[Stored data entries]

☆ ☆ ☆ ☆

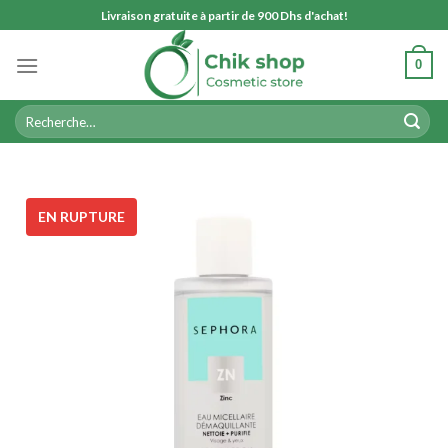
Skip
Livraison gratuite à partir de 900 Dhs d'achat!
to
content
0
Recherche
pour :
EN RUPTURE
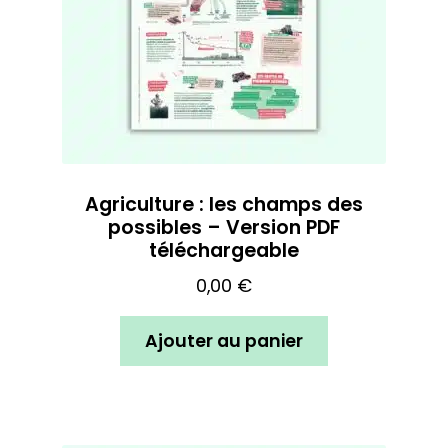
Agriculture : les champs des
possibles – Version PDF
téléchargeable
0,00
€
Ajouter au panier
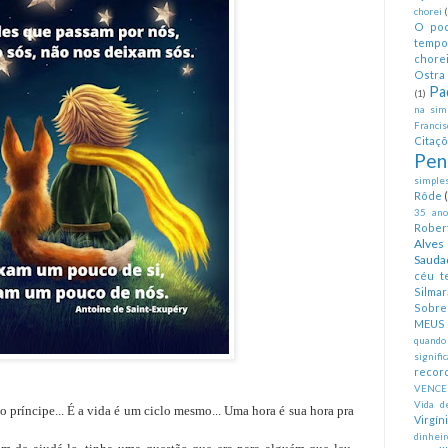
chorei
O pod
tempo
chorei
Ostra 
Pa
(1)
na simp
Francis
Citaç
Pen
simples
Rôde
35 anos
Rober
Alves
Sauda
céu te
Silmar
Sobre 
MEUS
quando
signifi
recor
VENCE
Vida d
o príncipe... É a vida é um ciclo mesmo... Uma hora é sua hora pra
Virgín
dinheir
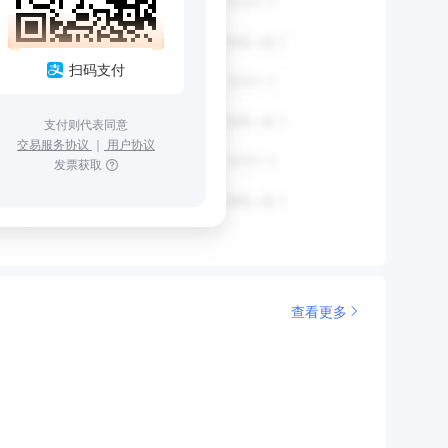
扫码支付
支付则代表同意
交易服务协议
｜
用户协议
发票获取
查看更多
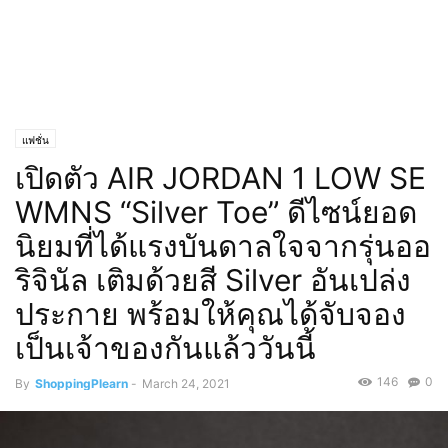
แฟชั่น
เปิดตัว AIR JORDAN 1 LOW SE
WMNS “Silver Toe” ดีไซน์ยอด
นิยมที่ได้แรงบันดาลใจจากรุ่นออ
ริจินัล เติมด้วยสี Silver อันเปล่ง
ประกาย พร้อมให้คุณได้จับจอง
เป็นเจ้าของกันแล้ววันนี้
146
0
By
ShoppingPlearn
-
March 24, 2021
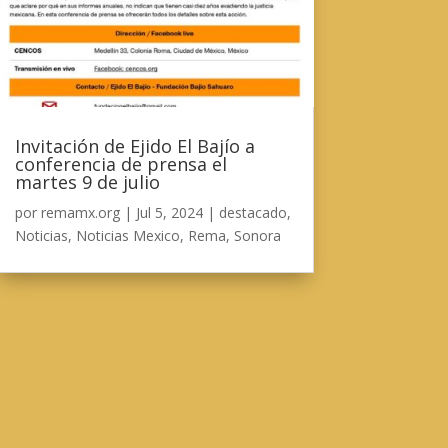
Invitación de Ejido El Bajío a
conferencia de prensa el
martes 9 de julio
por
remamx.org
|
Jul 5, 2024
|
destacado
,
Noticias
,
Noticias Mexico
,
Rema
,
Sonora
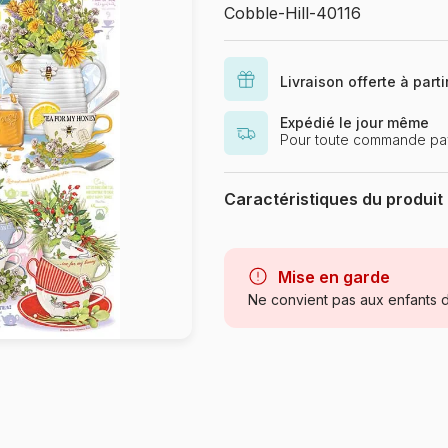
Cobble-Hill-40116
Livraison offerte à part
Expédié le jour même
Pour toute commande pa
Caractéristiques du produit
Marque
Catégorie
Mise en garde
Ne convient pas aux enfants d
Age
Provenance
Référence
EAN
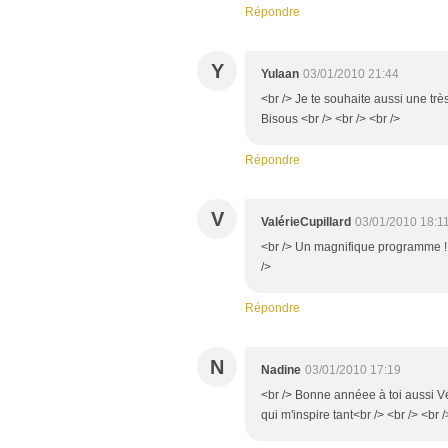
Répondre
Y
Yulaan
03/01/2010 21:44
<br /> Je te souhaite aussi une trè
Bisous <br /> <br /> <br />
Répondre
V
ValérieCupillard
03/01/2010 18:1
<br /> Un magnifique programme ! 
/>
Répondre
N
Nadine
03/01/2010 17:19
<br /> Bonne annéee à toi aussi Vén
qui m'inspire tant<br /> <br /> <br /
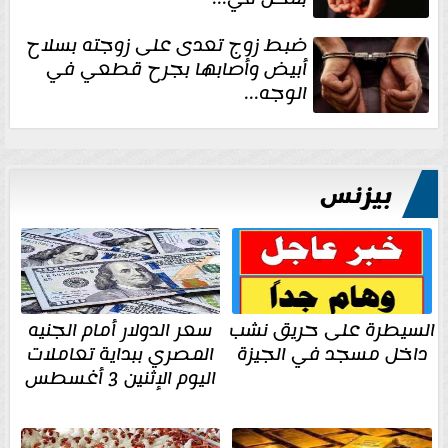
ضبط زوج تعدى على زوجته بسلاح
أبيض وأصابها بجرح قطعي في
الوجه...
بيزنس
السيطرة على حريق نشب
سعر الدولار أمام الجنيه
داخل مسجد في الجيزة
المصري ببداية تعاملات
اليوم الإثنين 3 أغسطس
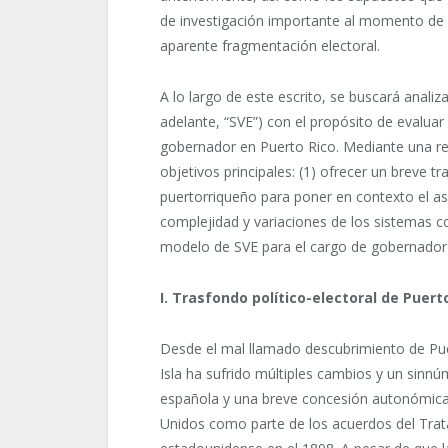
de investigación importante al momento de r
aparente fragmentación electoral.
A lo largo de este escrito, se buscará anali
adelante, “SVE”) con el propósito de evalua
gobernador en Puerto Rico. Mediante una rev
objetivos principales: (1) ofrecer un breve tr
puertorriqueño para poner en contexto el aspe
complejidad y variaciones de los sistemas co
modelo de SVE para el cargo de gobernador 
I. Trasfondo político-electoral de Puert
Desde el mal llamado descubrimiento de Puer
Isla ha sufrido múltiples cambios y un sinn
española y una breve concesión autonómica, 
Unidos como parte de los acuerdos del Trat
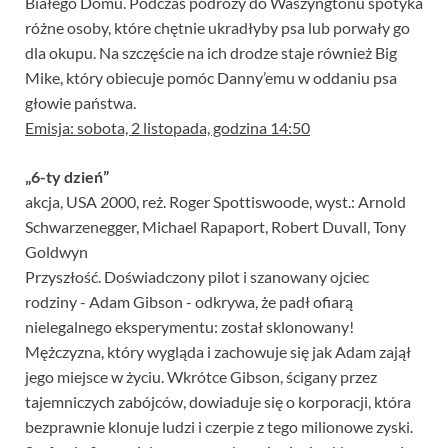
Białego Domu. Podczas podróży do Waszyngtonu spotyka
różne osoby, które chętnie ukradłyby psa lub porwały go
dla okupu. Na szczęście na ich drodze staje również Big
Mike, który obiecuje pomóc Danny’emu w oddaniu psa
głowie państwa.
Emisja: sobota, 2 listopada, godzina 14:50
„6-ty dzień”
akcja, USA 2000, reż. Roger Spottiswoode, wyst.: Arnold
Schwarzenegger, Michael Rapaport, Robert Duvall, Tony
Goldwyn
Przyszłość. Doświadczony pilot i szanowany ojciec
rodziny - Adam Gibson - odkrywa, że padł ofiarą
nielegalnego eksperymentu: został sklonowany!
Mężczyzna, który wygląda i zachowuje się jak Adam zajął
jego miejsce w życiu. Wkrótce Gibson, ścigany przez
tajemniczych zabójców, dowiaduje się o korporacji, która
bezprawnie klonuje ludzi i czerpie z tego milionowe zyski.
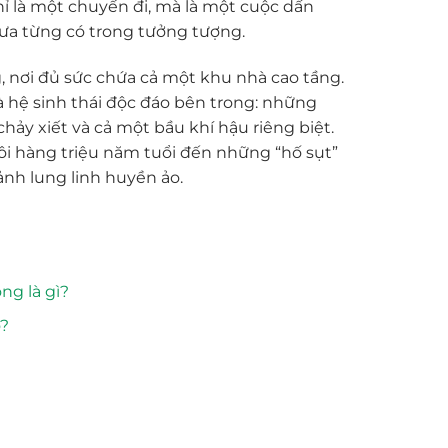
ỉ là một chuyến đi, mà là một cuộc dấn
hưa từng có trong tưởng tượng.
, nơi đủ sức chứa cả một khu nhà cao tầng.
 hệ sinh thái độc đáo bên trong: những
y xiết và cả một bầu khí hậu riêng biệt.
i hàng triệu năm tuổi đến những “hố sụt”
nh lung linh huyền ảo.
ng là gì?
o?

☆ ☆ ☆ ☆

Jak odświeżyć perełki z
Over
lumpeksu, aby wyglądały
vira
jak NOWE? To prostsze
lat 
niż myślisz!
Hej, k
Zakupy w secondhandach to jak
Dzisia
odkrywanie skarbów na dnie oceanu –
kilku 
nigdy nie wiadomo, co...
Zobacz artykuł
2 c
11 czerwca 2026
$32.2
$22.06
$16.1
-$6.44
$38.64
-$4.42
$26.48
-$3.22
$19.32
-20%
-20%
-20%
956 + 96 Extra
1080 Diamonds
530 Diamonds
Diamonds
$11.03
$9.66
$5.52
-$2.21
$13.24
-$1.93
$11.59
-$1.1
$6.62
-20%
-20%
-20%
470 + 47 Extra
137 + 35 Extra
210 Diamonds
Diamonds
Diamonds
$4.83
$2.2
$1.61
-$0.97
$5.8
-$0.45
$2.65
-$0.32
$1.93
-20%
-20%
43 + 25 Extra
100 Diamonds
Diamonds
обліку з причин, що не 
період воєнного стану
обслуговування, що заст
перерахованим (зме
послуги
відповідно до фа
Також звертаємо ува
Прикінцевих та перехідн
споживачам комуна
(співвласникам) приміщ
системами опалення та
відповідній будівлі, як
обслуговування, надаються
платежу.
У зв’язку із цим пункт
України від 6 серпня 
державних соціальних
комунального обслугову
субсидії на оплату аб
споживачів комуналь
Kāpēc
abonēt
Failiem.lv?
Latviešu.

☆ ☆ ☆ ☆

Find each line in the records holding the string "breve" and show it.

◆ THE COMPLETED TASK
objetivos principales: (1) ofrecer un breve tr
española y una breve concesión autonómica, 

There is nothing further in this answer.